A funny story that he shared about Lauritz Melchoir is that he was booked to perform at a certain time of the evening, but he ended up late.  It turns out that he went duck shooting and showed up at Zion, wearing his outdoor hunting clothing and boots.  He humoured the audience by sharing with them that he had heard that Saskatchewan offered some of the best duck shooting and that because he was late, he would take requests and would sing longer.  I guess it turned out to be the most awesome evening.

I can’t imagine what brought performers like these and others to Moose Jaw, Saskatchewan to Zion United Church, but I think it is history that should be recorded and remembered.  Thanks, Dad, for sharing all of this!

I’m going to include here a piece by Paul Robeson, one I just love.  I’ve read some articles about Paul’s phenomenal history.  A good one is a pdf NOTE AND DOCUMENTS
Paul Robeson in Canada: A Border Story written by Laurel Sefton MacDowell.

I’m also going to post the piece Because as performed by Lauritz Melchoir.  I share this piece because Dad remembered singing this piece for several weddings in his youth.

I really treasure Dad’s memories of his music and performances.  I will never forget my Dad’s tenor voice singing so many solos throughout my childhood, youth and adult life.  These songs are very important to me.  Why?  Because.

2 thoughts on “Because

  1. Kath So enjoyed reading your piece entitled ‘Because.” I think its wonderful that you’re cataloging the songs your Dad sang.
    What a wonderful thing to do!
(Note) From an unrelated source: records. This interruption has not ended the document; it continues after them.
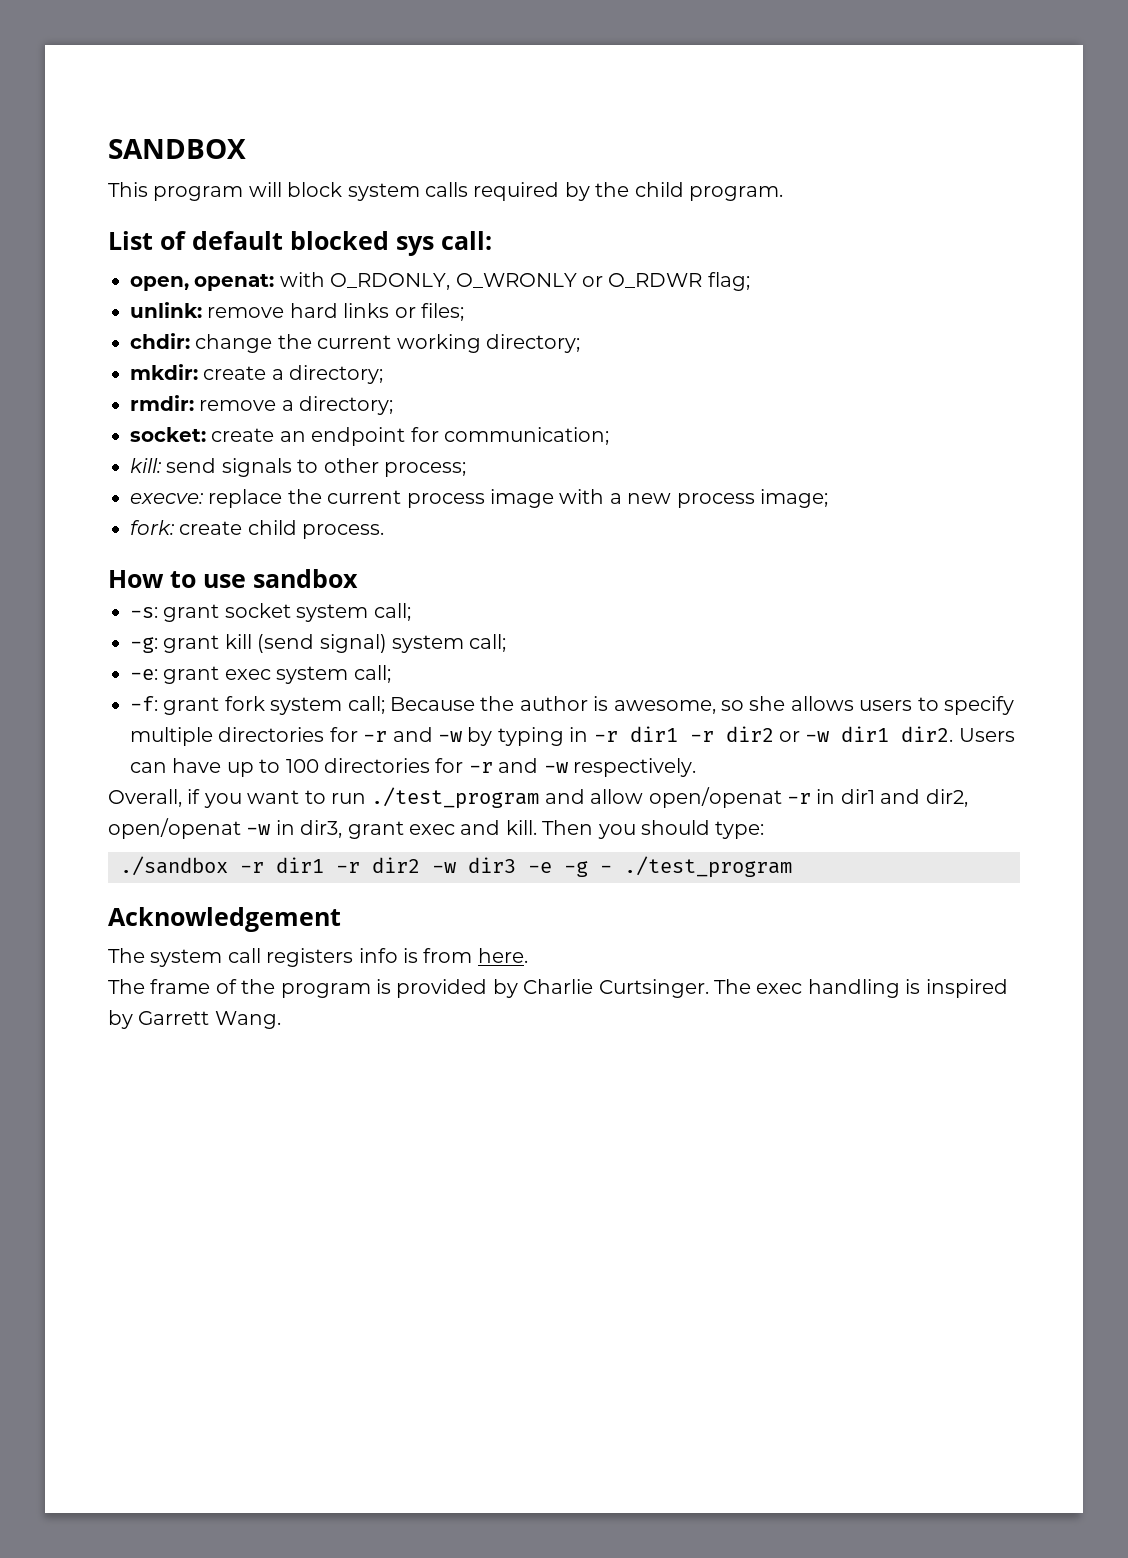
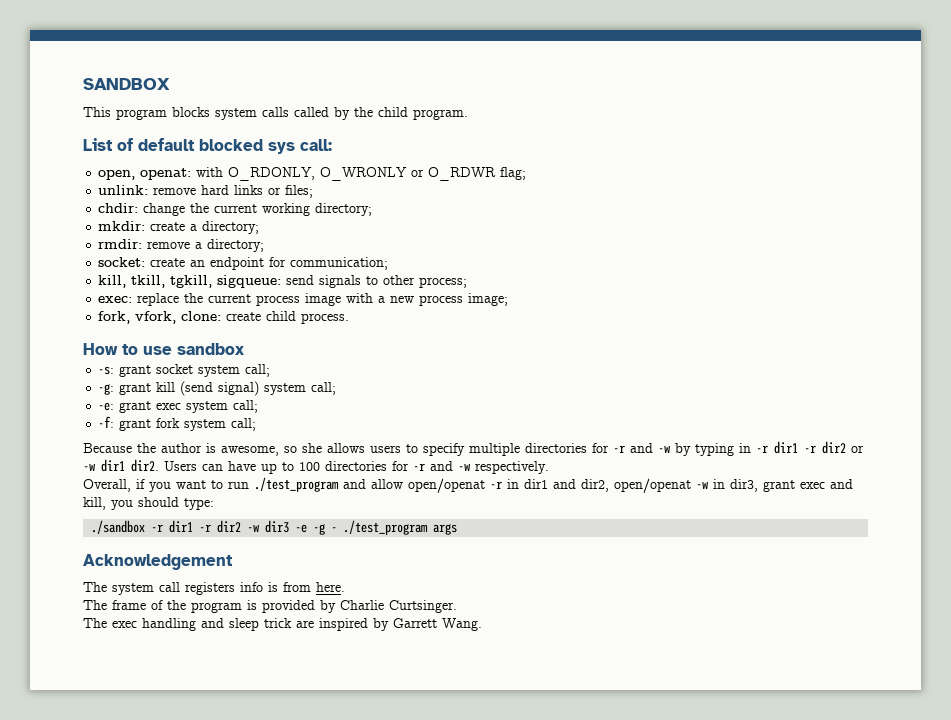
[248,182,343,197] will block -> [172,107,210,117] blocks
[473,182,560,201] required -> [294,107,329,117] called
[130,458,162,473] kill: -> [98,275,282,288] kill, tkill, tgkill, sigqueue:
[130,493,204,504] execve: -> [98,296,133,303] exec:
[130,520,175,535] fork: -> [98,311,222,324] fork, vfork, clone:
(385, 705) none -> (257, 424) //
[505,820,594,835] kill. Then -> [83,497,106,510] kill,
(792, 867) none -> [433,524,458,535] args
(709, 988) none -> (457, 606) //
[905,979,921,994] is -> [201,618,314,631] and sleep trick are

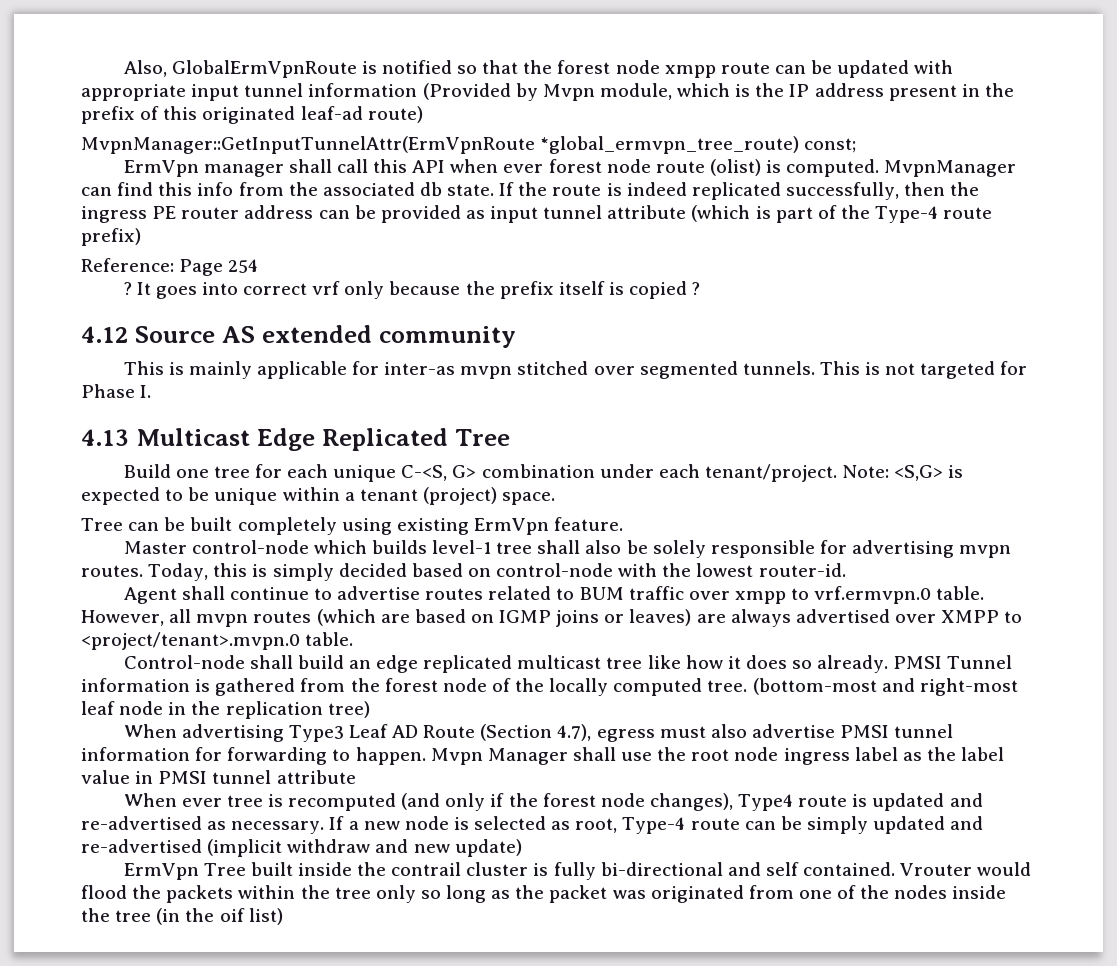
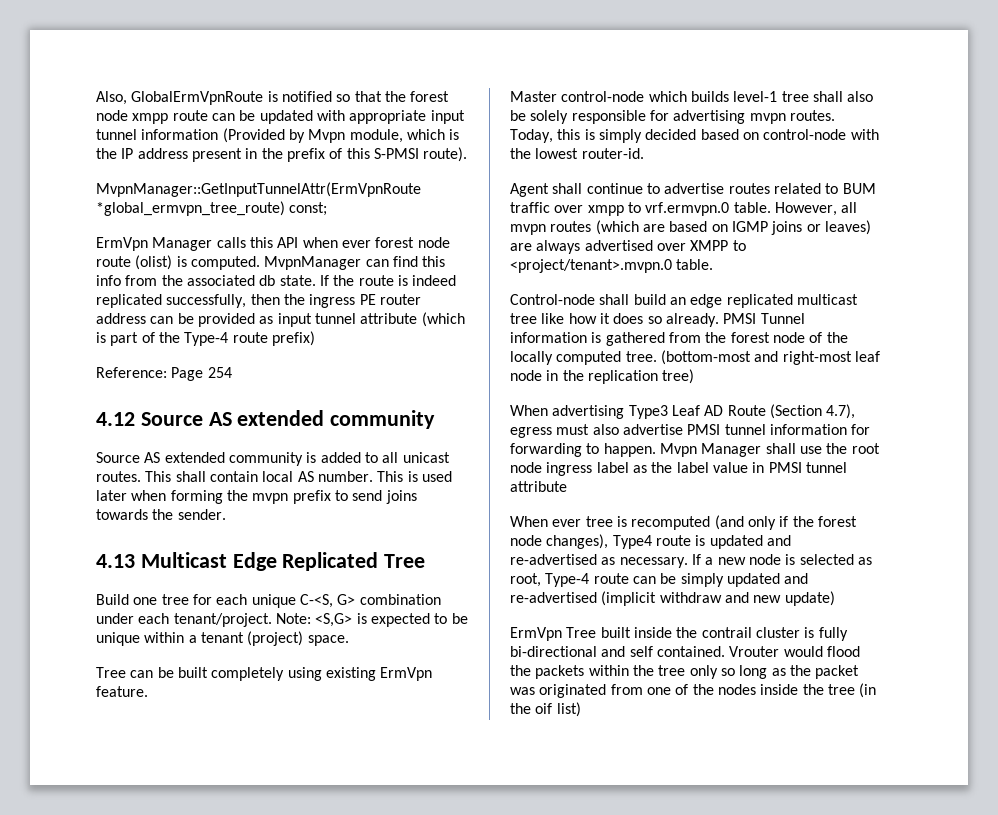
[202,106,423,124] originated leaf-ad route) -> [373,147,468,162] S-PMSI route).
[203,159,368,177] manager shall call -> [152,237,246,251] Manager calls
[123,281,701,299] // ? It goes into correct vrf only because the prefix itself is copied ? -> (232, 372) none
[123,361,1028,379] [81,384,152,398] This is mainly applicable for inter-as mvpn stitched over segmented tunnels. This is not targeted for Phase I. -> [96,452,450,466] [96,471,452,482] [96,490,417,504] [96,509,226,520] Source AS extended community is added to all unicast routes. This shall contain local AS number. This is used later when forming the mvpn prefix to send joins towards the sender.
A piece of history. As well as the bonding that must take place over these discussions. You are both blessed!
    I also enjoyed watching and listening to the video on Paul Robeson. I would never have known who he was or the impact he made for his people without your writing this piece. Thank you. It was so interesting!

    • I know, Grace! I’m learning so much! The amazing revelation last night when we Skyped was how he lived such a blessed youth with all of this inspiring music at Zion United Church. I wonder if any of us really notice what it is in our lives that is blessing us ‘while it’s happening’. Amazing that our John Moors shook the hands of and shared words with these men! I learned from Dad that apart from the big theater in Regina, Zion provided the largest venue and the best sound for anyone in Saskatchewan. Also, this happened in the years 1946, 47 and 48, just before the U.S. Government banned Paul Robeson for traveling into Canada. The man was a great advocate for miners and human beings that were trying to eek out a living for their families. Amazing stuff! Dad thinks that no one will be interested in this stuff after he’s gone…or I’m gone…but, I’m looking for the person with the greatest interest in music and it will be held in their trust…right now, I’m thinking Ainslie. I’ll consult with the sibs about it. I’ve placed the original sheet music into a archival container, with the history along side each sheet. I still have a way to go. Love you. And, thank you for supporting my usual love of family history, Grace!